Ciertamente, el alma espiritual (ātmā o jīva) es diferente del cuerpo, que es una combinación de cinco elementos materiales. Es un hecho muy simple; pero para entenderlo se necesita educación espiritual. Kaśyapa Muni estaba hablando con su esposa, Aditi, en los planetas celestiales, pero ese mismo error está extendido por todo el universo, y también aquí, en la Tierra. La influencia del concepto corporal de la vida puede detectarse, en mayor o menor grado, en todas las categorías de entidades vivientes. En otras palabras, todas las entidades vivientes del mundo material carecen, en mayor o menor medida, de educación espiritual. La civilización védica, sin embargo, se basa en la educación espiritual, y esa educación espiritual constituye el principio específico sobre el que Kṛṣṇa Se basó al impartir la Bhagavad-gītā a Arjuna. Desde el mismo comienzo, Kṛṣṇa instruye a Arjuna en la comprensión de que el alma espiritual es diferente del cuerpo.

dehino 'smin yathā dehe
kaumāraṁ yauvanaṁ jarā
tathā dehāntara-prāptir
dhīras tatra na muhyati

«Del mismo modo que el alma encarnada pasa en este cuerpo continuamente de la niñez a la juventud y a la vejez, pasa también a otro cuerpo en el momento de la muerte.

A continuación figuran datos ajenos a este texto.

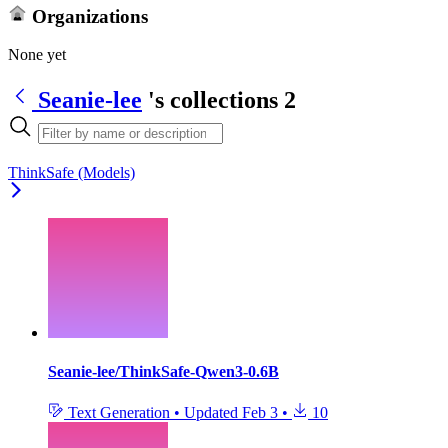
Organizations
None yet
Seanie-lee
's collections
2
ThinkSafe (Models)
Seanie-lee/ThinkSafe-Qwen3-0.6B
Text Generation
•
Updated
Feb 3
•
10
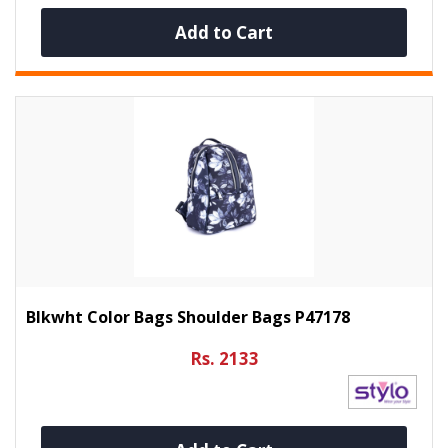
Add to Cart
Blkwht Color Bags Shoulder Bags P47178
Rs. 2133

La persona sensata no se confunde ante ese cambio» (Bg. 2.13). Por desdicha, en nuestros días la civilización humana se caracteriza por una completa falta de educación espiritual. Nadie entiende que su verdadero interés está en el alma espiritual, y no en el cuerpo. Educación significa educación espiritual. Trabajar arduamente bajo la influencia del concepto corporal de la vida, sin educación espiritual, es llevar una vida de animales. Nāyaṁ deho deha-bhājāṁ nṛ-loke kaṣṭān kāmān arhate viḍ-bhujaṁ ye (Bhāg. 5.5.1). La gente trabaja sin parar por obtener unas pocas comodidades corporales, y no recibe educación alguna con respecto al alma espiritual. Vivir en una civilización así es muy arriesgado, pues es un hecho que el alma espiritual tiene que transmigrar a otro cuerpo (tathā-dehāntara-prāptiḥ). Sin educación espiritual, la gente permanece en la oscuridad de la ignorancia, sin saber qué les va a ocurrir cuando su cuerpo actual sea destruido. Actúan a ciegas, y son dirigidos por líderes ciegos. Andhā yathāndhair upanīyamānās te 'pīśa-tantryām uru-dāmni baddhāḥ (Bhāg. 7.5.3). El necio no sabe que está supeditado por completo al cautiverio de la naturaleza material, la cual, después de morir, va a imponerle un determinado tipo de cuerpo, que no tendrá más remedio que aceptar. Tal vez sea una persona muy importante, pero su ignorancia, sus actividades en el seno de las modalidades de la naturaleza material, pueden llevarle fácilmente a un cuerpo de animal o de árbol. Por esa razón, el movimiento para la conciencia de Kṛṣṇa está tratando de dar la verdadera luz de la existencia espiritual a todas las entidades vivientes. Este movimiento no es muy difícil de entender, y la gente debe aprovecharlo y beneficiarse, pues les protegerá del gran riesgo que supone una vida irresponsable.